== Passage shown ==
BRIEF DESCRIPTION OF THE DRAWINGS

The subject matter of the present disclosure is particularly pointed out and distinctly claimed in the concluding portion of the specification. A more complete understanding of the present disclosure, however, may best be obtained by referring to the detailed description and claims when considered in connection with the drawing figures, wherein like numerals denote like elements.

FIG. 1A illustrates a schematic axial cross-section view showing an example of a gas turbine engine according to various embodiments of the disclosure;

FIG. 1B illustrates a close up view of the cross-sectional view of the fan containment case according to various embodiments of the disclosure;

FIG. 2 illustrates a close up view of the cross-sectional view of a curved structure that forms forward flange coupled to a portion of an inlet according to various embodiments of the disclosure;

FIGS. 3-7 illustrate various three dimensional interweaved architectures according to various embodiments of the disclosure; and

FIG. 8 illustrates a method according to various embodiments of the disclosure.

DETAILED DESCRIPTION

The detailed description of exemplary embodiments herein makes reference to the accompanying drawings, which show exemplary embodiments by way of illustration and their best mode. While these exemplary embodiments are described in sufficient detail to enable those skilled in the art to practice the inventions, it should be understood that other embodiments may be realized and that logical, chemical, and mechanical changes may be made without departing from the spirit and scope of the inventions. Thus, the detailed description herein is presented for purposes of illustration only and not of limitation. For example, the steps recited in any of the method or process descriptions may be executed in any order and are not necessarily limited to the order presented. Furthermore, any reference to singular includes plural embodiments, and any reference to more than one component or step may include a singular embodiment or step. Also, any reference to attached, fixed, connected, or the like may include permanent, removable, temporary, partial, full, and/or any other possible attachment option. Additionally, any reference to without contact (or similar phrases) may also include reduced contact or minimal contact.
In various embodiments and with reference to FIG. 1, a gas turbine engine 100 is provided. Gas turbine engine 100 may be a two-spool turbofan that generally incorporates a fan section, comprising a fan containment case 25 (“FCC”), a compressor section 24, a combustor section 26 and a turbine section 28. Alternative engine designs may include, for example, a gearbox between the fan section and rest of the engine, an augmenter section among other systems or features. In operation, fan section 25 moves air, most of which moves along a bypass flow-path while some enters a compressor section 24, which moves air along a core flow-path for compression and communication into the combustor section 26 followed by expansion through a turbine section 28. Although gas turbine engine 100 is depicted as a turbofan gas turbine engine herein, it should be understood that the concepts described herein are not limited to use with turbofans as the teachings may be applied to other types of turbine engines including those with three-spool architectures and other aircraft components.

== Records provided ==

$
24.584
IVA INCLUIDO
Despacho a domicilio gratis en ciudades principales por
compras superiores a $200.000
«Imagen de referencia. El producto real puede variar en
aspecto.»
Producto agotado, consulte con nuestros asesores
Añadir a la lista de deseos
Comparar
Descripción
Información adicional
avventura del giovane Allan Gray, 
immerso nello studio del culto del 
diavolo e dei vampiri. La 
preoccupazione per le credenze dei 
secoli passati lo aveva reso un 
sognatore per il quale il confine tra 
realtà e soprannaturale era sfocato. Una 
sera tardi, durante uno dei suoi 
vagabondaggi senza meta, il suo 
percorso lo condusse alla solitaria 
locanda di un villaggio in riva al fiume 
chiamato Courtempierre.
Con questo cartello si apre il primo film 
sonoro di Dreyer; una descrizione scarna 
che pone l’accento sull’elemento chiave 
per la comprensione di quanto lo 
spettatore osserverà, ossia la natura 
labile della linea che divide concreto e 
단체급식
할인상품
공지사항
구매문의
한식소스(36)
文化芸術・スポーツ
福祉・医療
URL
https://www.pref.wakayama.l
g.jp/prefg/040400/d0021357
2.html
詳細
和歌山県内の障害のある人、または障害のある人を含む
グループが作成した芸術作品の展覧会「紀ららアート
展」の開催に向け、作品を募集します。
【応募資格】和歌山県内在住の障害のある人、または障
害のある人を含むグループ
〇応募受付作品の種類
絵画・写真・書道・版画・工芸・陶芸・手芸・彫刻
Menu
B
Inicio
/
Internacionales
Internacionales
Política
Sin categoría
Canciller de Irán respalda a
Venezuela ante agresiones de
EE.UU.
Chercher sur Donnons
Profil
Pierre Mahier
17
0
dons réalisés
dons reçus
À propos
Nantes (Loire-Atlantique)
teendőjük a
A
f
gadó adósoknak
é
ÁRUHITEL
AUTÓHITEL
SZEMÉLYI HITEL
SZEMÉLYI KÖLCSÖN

== How to complete this task ==
In the gas turbine engine passage, what type of engine is gas turbine engine 100 described as generally being?

== Answer to the exercise ==
A two-spool turbofan.